**What the task requires:**
For the records that follow, please set down exactly the lines between the one holding "Figure 4: Core" and the one holding "FIG. 6. Results", inclusive, and only those.

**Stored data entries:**
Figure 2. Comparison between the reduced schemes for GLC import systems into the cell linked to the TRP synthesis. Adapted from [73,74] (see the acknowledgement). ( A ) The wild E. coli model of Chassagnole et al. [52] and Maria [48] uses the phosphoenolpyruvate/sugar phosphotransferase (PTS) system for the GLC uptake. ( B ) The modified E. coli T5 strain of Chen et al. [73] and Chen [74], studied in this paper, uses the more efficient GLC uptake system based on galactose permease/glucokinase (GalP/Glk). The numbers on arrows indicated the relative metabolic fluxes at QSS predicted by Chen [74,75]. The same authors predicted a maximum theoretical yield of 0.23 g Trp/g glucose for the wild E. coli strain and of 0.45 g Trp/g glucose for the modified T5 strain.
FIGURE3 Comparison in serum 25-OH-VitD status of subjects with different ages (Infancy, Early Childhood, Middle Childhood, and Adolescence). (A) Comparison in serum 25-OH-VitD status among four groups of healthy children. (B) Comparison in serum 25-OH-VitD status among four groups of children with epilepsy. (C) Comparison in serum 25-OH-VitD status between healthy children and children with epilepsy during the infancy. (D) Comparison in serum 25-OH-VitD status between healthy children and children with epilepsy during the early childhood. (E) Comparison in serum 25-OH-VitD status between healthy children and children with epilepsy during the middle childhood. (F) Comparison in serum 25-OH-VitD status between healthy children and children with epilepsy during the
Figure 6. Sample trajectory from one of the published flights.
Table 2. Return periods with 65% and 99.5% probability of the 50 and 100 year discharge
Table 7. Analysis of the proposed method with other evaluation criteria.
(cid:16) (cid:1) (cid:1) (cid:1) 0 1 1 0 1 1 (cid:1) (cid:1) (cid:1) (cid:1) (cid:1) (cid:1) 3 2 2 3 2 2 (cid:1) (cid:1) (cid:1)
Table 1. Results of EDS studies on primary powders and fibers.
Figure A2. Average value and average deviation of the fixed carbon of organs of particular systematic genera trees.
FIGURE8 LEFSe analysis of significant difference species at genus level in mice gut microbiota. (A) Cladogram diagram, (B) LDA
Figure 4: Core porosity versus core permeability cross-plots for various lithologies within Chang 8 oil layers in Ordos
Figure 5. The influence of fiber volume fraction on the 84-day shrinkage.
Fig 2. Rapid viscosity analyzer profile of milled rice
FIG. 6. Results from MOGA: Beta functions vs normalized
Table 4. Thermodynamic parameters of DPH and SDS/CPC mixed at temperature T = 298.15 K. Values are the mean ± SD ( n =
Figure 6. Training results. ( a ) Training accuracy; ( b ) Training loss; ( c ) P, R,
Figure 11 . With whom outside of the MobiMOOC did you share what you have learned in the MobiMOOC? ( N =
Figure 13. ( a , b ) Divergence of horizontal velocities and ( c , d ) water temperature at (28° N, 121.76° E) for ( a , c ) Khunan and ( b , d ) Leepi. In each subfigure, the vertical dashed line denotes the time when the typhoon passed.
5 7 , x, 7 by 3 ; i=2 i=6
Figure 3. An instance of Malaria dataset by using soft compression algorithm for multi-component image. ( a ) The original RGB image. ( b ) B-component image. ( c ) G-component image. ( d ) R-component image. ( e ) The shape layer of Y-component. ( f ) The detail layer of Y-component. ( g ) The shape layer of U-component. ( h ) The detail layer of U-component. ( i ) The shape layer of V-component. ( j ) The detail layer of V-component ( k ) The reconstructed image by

**Task result:**
Figure 4: Core porosity versus core permeability cross-plots for various lithologies within Chang 8 oil layers in Ordos
Figure 5. The influence of fiber volume fraction on the 84-day shrinkage.
Fig 2. Rapid viscosity analyzer profile of milled rice
FIG. 6. Results from MOGA: Beta functions vs normalized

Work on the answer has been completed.